DANS LES VIEILLES chansons de marins, on parle souvent du cap Horn, quelquefois de Nantes ou de Valparaiso, jamais du canal du Midi. Sans doute parce que ce ruban d’eau qui serpente de Toulouse à l’étang de Thau est surtout fréquenté par ceux que les gens malveillants appellent les marins d’eau douce. Il est vrai que la navigation sur ces eaux dormantes ne nécessite pas des qualités de loup de mer. À preuve : aucun permis n’est nécessaire pour embarquer sur une des « pénichettes » qui sillonnent le canal. Généralement, on les loue pour une semaine. À bord, un grand carré équipé d’un coin cuisine, quelques cabines, une barre et un moteur paisible. Les premières écluses passées et quelques manœuvres désordonnées plus tard, une voie royale s’ouvre à vous. Sous des tunnels de verdure, les platanes centenaires se reflètent dans une succession de miroirs. L’atmosphère est ouatée. L’air frais distille un parfum d’herbe écrasée et de fleurs sauvages.
« On y voit le pays autant et mieux qu’en diligence », s’émerveillait Stendhal. Le canal traverse, contourne, caresse toutes les cités qui font rêver?: Toulouse, la ville rose alanguie dans sa torpeur orientale au bord de la Garonne ; Castelnaudary, qui chérit son dernier moulin à vent ; Carcassonne, chimère médiévale revisitée par l’inévitable Viollet-le-Duc à coup de gargouilles et de mâchicoulis ; Béziers, capitale du vin, de la corrida et du rugby ; Sète, la « Venise languedocienne », où Paul Valéry repose face à la mer. Infatigable, la route de l’eau poursuit sa course dans un décor de vignes, de champs et de jolis villages écrasés de soleil. Ponctuée par des maisons d’éclusier aux volets vert olive, elle traverse un tunnel, enjambe un fleuve, dégringole une cascade d’écluses vertigineuses.

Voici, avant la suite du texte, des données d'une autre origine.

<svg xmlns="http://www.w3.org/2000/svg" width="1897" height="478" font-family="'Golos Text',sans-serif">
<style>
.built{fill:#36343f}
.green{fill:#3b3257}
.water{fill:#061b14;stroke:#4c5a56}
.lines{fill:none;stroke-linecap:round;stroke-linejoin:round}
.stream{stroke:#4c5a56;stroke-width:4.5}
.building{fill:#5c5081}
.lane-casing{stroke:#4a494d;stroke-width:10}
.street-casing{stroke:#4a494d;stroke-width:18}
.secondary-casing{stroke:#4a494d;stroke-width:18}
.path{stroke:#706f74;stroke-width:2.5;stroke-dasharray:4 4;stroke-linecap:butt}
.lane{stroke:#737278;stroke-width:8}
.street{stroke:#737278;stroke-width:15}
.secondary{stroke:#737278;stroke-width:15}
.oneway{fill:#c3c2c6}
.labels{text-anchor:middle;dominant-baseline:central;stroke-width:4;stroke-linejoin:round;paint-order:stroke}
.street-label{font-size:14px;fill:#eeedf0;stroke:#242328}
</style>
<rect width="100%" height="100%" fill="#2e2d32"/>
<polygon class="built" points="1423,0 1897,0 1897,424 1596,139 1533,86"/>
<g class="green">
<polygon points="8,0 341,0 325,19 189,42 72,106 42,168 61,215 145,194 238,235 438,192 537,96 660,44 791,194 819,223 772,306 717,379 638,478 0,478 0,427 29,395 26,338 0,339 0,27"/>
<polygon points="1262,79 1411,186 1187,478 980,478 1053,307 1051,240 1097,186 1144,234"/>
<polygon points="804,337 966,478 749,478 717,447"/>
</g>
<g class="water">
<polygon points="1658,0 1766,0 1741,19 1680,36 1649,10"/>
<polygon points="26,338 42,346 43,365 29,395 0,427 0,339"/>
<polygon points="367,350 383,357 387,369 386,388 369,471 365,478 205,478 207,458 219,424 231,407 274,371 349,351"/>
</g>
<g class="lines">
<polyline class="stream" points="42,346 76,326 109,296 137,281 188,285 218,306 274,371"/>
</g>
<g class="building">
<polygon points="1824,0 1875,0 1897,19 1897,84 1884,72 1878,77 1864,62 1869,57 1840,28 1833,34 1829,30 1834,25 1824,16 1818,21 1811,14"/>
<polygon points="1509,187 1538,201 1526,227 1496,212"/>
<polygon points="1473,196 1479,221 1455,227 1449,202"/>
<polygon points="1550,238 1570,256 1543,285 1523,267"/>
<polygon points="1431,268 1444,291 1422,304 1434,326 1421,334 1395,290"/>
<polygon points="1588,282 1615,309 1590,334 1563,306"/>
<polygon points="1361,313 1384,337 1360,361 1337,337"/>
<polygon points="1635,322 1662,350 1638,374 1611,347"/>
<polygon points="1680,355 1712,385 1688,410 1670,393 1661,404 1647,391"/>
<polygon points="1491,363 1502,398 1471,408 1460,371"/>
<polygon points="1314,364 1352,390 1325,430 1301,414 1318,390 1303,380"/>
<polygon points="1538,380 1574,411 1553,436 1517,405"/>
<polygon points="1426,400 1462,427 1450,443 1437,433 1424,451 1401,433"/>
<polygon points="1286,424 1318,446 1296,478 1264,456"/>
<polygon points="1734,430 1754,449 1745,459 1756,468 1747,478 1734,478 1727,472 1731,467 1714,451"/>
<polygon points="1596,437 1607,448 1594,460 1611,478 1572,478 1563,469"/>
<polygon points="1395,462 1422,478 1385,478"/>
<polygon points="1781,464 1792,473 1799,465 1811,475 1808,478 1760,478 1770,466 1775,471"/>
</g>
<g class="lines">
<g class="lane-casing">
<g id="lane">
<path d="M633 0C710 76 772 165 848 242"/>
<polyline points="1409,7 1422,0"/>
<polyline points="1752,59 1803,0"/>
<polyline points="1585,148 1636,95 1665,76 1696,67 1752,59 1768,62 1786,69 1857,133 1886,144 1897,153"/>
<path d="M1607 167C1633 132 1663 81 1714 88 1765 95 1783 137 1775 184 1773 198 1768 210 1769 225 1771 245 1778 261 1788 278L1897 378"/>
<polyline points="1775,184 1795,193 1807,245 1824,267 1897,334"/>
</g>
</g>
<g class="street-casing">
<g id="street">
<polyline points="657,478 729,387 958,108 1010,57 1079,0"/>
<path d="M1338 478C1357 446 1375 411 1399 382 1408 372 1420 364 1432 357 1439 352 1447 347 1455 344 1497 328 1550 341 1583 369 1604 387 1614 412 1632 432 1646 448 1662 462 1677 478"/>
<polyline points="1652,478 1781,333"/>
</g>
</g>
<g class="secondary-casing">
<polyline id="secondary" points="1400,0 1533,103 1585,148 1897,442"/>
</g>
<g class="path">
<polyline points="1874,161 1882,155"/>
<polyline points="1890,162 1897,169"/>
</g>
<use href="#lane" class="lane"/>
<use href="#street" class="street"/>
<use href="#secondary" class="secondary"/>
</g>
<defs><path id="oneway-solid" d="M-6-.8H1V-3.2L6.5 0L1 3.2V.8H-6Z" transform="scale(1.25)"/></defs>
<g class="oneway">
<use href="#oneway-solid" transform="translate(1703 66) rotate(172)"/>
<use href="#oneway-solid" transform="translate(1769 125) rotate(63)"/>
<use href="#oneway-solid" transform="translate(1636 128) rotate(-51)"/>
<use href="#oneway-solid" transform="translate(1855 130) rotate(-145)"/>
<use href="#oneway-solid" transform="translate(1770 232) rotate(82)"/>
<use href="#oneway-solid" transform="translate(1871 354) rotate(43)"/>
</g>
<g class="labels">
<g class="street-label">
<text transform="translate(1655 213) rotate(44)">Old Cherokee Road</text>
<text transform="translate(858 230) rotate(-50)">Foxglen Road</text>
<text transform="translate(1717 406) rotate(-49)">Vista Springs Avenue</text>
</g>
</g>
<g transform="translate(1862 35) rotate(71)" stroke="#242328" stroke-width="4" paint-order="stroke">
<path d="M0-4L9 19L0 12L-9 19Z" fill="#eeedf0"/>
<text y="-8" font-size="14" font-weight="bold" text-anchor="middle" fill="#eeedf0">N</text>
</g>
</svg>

Abandonné depuis une dizaine d’années par la navigation commerciale, le canal du Midi est devenu le haut-lieu de la flânerie touristique. On rencontre ici des péniches échappées des quais d’Amsterdam, des barges bariolées et quelques houseboats d’un autre temps. Des familles sages croisent de fiers voiliers – mât replié – en route vers d’autres mers. Sur les ponts vernis de bateaux rutilants, les retraités heureux arrosent leurs géraniums voyageurs. Des cyclistes furtifs filent sur les anciens chemins de halage.
Projet pharaonique.
Relier les deux mers, joindre l’Atlantique à la Méditerranée, les Romains y pensaient, François 1er en avait rêvé, le Roi-Soleil l’a réalisé. Ou plutôt, il a laissé Pierre-Paul Riquet, un leveur de gabelle entreprenant, engloutir tous ses biens dans ce projet pharaonique que Colbert avait trouvé cocasse. Mais cet homme était un génie. Les chiffres sont éloquents : 240 kilomètres de longueur, 360 ouvrages d’art (écluses, ponts-canaux, aqueducs, barrages). Tout fut creusé à la pelle et à la pioche par une armée de 12 000 ouvriers. En quinze ans. À sa mort, en 1680, il manquait quatre kilomètres pour inaugurer le canal. Sa fortune s’était évaporée.
Cette époque avait le goût du sacrifice. Mais les actionnaires malheureux des ouvrages gigantesques peuvent se consoler : après avoir mis plus de quarante ans à rembourser les dettes de leur père, les enfants de Pierre-Paul tirèrent un joli pactole du grand canal. Aujourd’hui, le canal du Midi, qui est classé au patrimoine mondial de l’humanité, a été confié à l’administration des voies navigables de France. Avec le temps, un réseau de fleuves et de canaux s’est greffé sur le rêve fou de Riquet : le canal latéral à la Garonne, le Lot et la Baïse, la Robine, le canal du Rhône à Sète. Une manière inépuisable de voyager sur les eaux du Midi. Heureux comme Ulysse.